**SELECTED EXTRACT:**
Universality of General Spiked Tensor Models
Yanjin Xiang, Zhihua Zhang
TL;DR
This work proves a universality principle for general asymmetric rank-one spiked tensor models in high dimensions: when the noise has independent, zero-mean, unit-variance entries with finite fourth moment, the asymptotic spectral behavior and the ML-estimated spike alignments coincide with the Gaussian-noise case. It develops a resolvent-based analysis combined with a cumulant expansion to control cross terms arising from dependence between the spike and the noise, and it shows that the limiting spectrum of block-wise tensor contractions, as well as explicit formulas for the leading singular value and alignments, match those obtained under Gaussian noise. The results extend to arbitrary tensor order $d\ge3$ and to rank-$r$ models with orthogonal components, yielding a decoupled, componentwise universality in the high-dimensional limit. The findings justify Gaussian-based predictions in practical tensor inference settings and highlight robust spectral and statistical phenomena that persist beyond Gaussian assumptions. The work also outlines open problems on the optimization landscape, the exact critical thresholds, and potential extensions to weaker moment conditions or algorithmic estimators beyond maximum likelihood.

**Collected data:**
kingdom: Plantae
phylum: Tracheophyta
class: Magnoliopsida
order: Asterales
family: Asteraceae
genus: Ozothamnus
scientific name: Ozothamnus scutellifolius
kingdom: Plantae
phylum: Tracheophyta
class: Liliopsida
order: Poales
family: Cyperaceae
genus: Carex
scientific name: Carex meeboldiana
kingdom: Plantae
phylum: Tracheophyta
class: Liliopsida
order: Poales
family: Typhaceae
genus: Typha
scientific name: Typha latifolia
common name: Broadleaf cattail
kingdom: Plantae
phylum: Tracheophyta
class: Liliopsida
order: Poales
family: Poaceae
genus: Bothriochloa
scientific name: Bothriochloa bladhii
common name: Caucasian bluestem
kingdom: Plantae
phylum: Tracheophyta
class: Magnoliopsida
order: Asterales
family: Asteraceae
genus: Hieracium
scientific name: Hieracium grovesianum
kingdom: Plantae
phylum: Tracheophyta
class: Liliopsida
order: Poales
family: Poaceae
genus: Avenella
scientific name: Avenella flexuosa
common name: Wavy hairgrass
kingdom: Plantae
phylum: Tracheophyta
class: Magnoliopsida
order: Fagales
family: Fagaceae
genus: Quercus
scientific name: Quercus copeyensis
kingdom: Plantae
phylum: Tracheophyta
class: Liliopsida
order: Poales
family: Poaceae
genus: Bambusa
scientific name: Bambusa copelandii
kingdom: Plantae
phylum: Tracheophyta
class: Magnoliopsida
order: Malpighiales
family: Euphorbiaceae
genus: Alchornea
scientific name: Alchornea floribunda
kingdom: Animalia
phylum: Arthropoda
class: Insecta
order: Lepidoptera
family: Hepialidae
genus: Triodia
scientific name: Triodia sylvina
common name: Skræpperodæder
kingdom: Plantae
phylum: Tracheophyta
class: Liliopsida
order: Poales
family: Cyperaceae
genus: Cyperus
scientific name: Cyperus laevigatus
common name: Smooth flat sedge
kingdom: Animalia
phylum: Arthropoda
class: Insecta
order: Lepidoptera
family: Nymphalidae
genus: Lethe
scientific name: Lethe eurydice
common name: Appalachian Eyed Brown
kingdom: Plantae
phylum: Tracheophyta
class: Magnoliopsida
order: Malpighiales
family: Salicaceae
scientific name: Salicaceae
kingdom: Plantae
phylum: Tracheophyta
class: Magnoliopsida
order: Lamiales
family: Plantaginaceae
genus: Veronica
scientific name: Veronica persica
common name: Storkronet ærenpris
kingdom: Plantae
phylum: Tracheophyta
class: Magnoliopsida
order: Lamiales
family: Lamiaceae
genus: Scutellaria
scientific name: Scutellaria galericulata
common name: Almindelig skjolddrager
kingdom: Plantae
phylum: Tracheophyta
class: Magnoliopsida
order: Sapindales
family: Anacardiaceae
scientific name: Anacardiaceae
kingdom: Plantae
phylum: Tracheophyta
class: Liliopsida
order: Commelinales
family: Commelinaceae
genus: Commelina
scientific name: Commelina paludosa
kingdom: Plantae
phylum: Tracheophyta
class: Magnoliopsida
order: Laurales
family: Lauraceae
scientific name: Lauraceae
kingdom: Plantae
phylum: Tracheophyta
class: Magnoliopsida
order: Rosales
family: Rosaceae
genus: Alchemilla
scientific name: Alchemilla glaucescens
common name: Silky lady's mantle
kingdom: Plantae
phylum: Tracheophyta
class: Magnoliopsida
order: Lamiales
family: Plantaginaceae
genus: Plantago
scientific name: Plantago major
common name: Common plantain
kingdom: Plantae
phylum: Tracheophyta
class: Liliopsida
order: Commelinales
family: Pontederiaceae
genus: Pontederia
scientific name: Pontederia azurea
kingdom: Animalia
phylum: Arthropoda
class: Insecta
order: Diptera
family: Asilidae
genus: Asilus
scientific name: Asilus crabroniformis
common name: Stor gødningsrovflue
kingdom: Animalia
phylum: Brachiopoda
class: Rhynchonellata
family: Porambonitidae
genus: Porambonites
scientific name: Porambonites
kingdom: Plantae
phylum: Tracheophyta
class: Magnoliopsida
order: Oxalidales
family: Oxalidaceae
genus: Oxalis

**PROBLEM TO WORK ON:**
Pick up the summary on universality in spiked tensor models after its final sentence and continue it.

**TASK RESPONSE:**
Abstract
We study the rank-one spiked tensor model in the high-dimensional regime, where the noise entries are independent and identically distributed with zero mean, unit variance, and finite fourth moment.This setting extends the classical Gaussian framework to a substantially broader class of noise distributions.Focusing on asymmetric tensors of order $d$ ($\ge 3$), we analyze the maximum likelihood estimator of the best rank-one approximation.Under a mild assumption isolating informative critical points of the associated optimization landscape, we show that the empirical spectral distribution of a suitably defined block-wise tensor contraction converges almost surely to a deterministic limit that coincides with the Gaussian case.As a consequence, the asymptotic singular value and the alignments between the estimated and true spike directions admit explicit characterizations identical to those obtained under Gaussian noise. These results establish a universality principle for spiked tensor models, demonstrating that their high-dimensional spectral behavior and statistical limits are robust to non-Gaussian noise. Our analysis relies on resolvent methods from random matrix theory, cumulant expansions valid under finite moment assumptions, and variance bounds based on Efron-Stein-type arguments. A key challenge in the proof is how to handle the statistical dependence between the signal term and the noise term.